## REQUIREMENT
Only the pictures should be dropped; copy the rest of the entries exactly.

· · ·

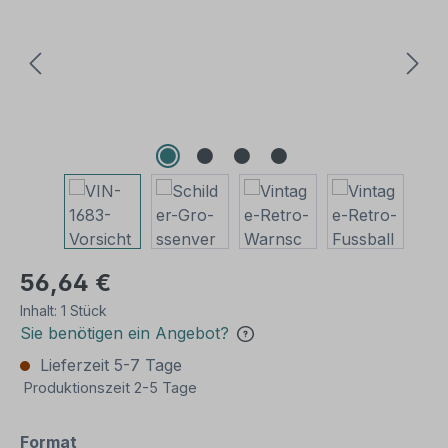
56,64 €
Inhalt:
1 Stück
Sie benötigen ein Angebot?
Lieferzeit 5-7 Tage
Produktionszeit 2-5 Tage
auswählen
Format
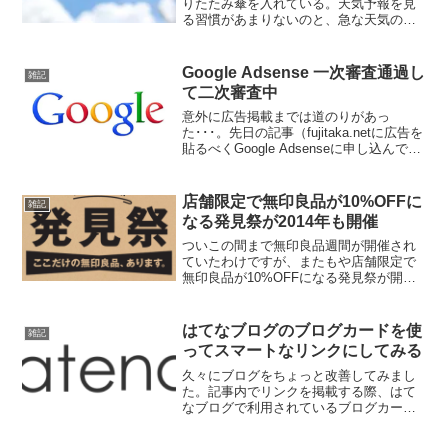
りたたみ傘を入れている。天気予報を見
る習慣があまりないのと、急な天気の変
化にも対応できるようにするためだ。こ
こ数年、いろいろと折りたたみ傘を調べ
て試してみたが、その結果、常用してい
Google Adsense 一次審査通過し
雑記
る2本＋試してみたい1本...
て二次審査中
意外に広告掲載までは道のりがあっ
た･･･。先日の記事（fujitaka.netに広告を
貼るべくGoogle Adsenseに申し込んでみ
た）で一次審査中だったが、記事を投稿
して数時間後には一次審査が通過してい
た。これで広告掲載･･･と思いき...
店舗限定で無印良品が10%OFFに
雑記
なる発見祭が2014年も開催
ついこの間まで無印良品週間が開催され
ていたわけですが、またもや店舗限定で
無印良品が10%OFFになる発見祭が開催
されるそうです。これはメールマガジン
では案内されておらず、スマートフォン
用アプリのMUJI Passportにニュースとし
はてなブログのブログカードを使
雑記
て掲載...
ってスマートなリンクにしてみる
久々にブログをちょっと改善してみまし
た。記事内でリンクを掲載する際、はて
なブログで利用されているブログカード
の形式で貼り付けることにしました。こ
れまで記事内でリンクを掲載するときは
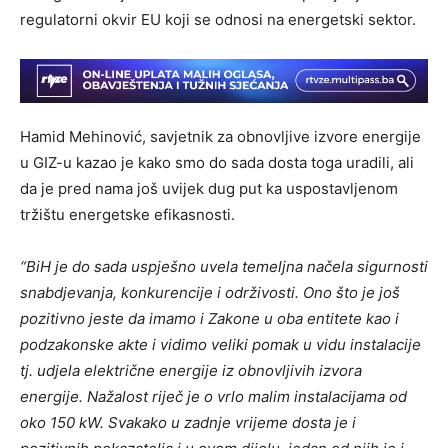
regulatorni okvir EU koji se odnosi na energetski sektor.
Hamid Mehinović, savjetnik za obnovljive izvore energije
u GIZ-u kazao je kako smo do sada dosta toga uradili, ali
da je pred nama još uvijek dug put ka uspostavljenom
tržištu energetske efikasnosti.
“BiH je do sada uspješno uvela temeljna načela sigurnosti
snabdjevanja, konkurencije i održivosti. Ono što je još
pozitivno jeste da imamo i Zakone u oba entitete kao i
podzakonske akte i vidimo veliki pomak u vidu instalacije
tj. udjela električne energije iz obnovljivih izvora
energije. Nažalost riječ je o vrlo malim instalacijama od
oko 150 kW. Svakako u zadnje vrijeme dosta je i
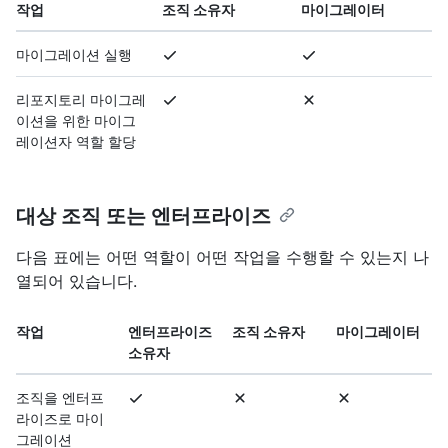
작업
조직 소유자
마이그레이터
마이그레이션 실행
리포지토리 마이그레
이션을 위한 마이그
레이션자 역할 할당
대상 조직 또는 엔터프라이즈
다음 표에는 어떤 역할이 어떤 작업을 수행할 수 있는지 나
열되어 있습니다.
작업
엔터프라이즈
조직 소유자
마이그레이터
소유자
조직을 엔터프
라이즈로 마이
그레이션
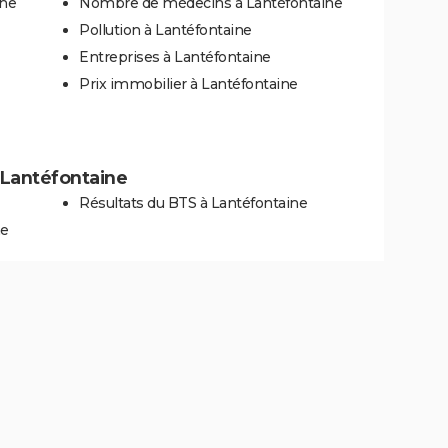
ine
Nombre de médecins à Lantéfontaine
Pollution à Lantéfontaine
Entreprises à Lantéfontaine
Prix immobilier à Lantéfontaine
à Lantéfontaine
Résultats du BTS à Lantéfontaine
ne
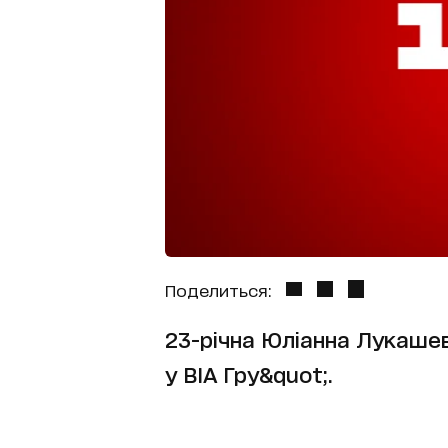
Поделиться:
23-річна Юліанна Лукашев
у ВІА Гру&quot;.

· · ·

## REPLY TO THE EXERCISE
56,64 €
Inhalt:
1 Stück
Sie benötigen ein Angebot?
Lieferzeit 5-7 Tage
Produktionszeit 2-5 Tage
auswählen
Format
りたたみ傘を入れている。天気予報を見
る習慣があまりないのと、急な天気の変
化にも対応できるようにするためだ。こ
こ数年、いろいろと折りたたみ傘を調べ
て試してみたが、その結果、常用してい
Google Adsense 一次審査通過し
雑記
る2本＋試してみたい1本...
て二次審査中
意外に広告掲載までは道のりがあっ
た･･･。先日の記事（fujitaka.netに広告を
貼るべくGoogle Adsenseに申し込んでみ
た）で一次審査中だったが、記事を投稿
して数時間後には一次審査が通過してい
た。これで広告掲載･･･と思いき...
店舗限定で無印良品が10%OFFに
雑記
なる発見祭が2014年も開催
ついこの間まで無印良品週間が開催され
ていたわけですが、またもや店舗限定で
無印良品が10%OFFになる発見祭が開催
されるそうです。これはメールマガジン
では案内されておらず、スマートフォン
用アプリのMUJI Passportにニュースとし
はてなブログのブログカードを使
雑記
て掲載...
ってスマートなリンクにしてみる
久々にブログをちょっと改善してみまし
た。記事内でリンクを掲載する際、はて
なブログで利用されているブログカード
の形式で貼り付けることにしました。こ
れまで記事内でリンクを掲載するときは
regulatorni okvir EU koji se odnosi na energetski sektor.
Hamid Mehinović, savjetnik za obnovljive izvore energije
u GIZ-u kazao je kako smo do sada dosta toga uradili, ali
da je pred nama još uvijek dug put ka uspostavljenom
tržištu energetske efikasnosti.
“BiH je do sada uspješno uvela temeljna načela sigurnosti
snabdjevanja, konkurencije i održivosti. Ono što je još
pozitivno jeste da imamo i Zakone u oba entitete kao i
podzakonske akte i vidimo veliki pomak u vidu instalacije
tj. udjela električne energije iz obnovljivih izvora
energije. Nažalost riječ je o vrlo malim instalacijama od
oko 150 kW. Svakako u zadnje vrijeme dosta je i
작업
조직 소유자
마이그레이터
마이그레이션 실행
리포지토리 마이그레
이션을 위한 마이그
레이션자 역할 할당
대상 조직 또는 엔터프라이즈
다음 표에는 어떤 역할이 어떤 작업을 수행할 수 있는지 나
열되어 있습니다.
작업
엔터프라이즈
조직 소유자
마이그레이터
소유자
조직을 엔터프
라이즈로 마이
그레이션
ine
Nombre de médecins à Lantéfontaine
Pollution à Lantéfontaine
Entreprises à Lantéfontaine
Prix immobilier à Lantéfontaine
à Lantéfontaine
Résultats du BTS à Lantéfontaine
ne
Поделиться:
23-річна Юліанна Лукашев
у ВІА Гру&quot;.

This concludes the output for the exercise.